| Work to complete |
For the data below, work out how many lines include the string "Coinbase" and report only the number.

(Items from a data source)

------------------------------------

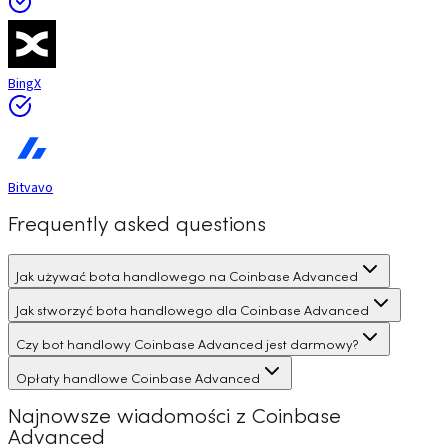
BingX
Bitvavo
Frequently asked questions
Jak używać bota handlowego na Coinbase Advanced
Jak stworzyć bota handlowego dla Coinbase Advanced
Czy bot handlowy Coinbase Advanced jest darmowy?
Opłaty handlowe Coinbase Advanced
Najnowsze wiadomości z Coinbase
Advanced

------------------------------------

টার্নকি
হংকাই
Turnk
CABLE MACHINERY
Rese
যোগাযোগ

------------------------------------

| Task result |
5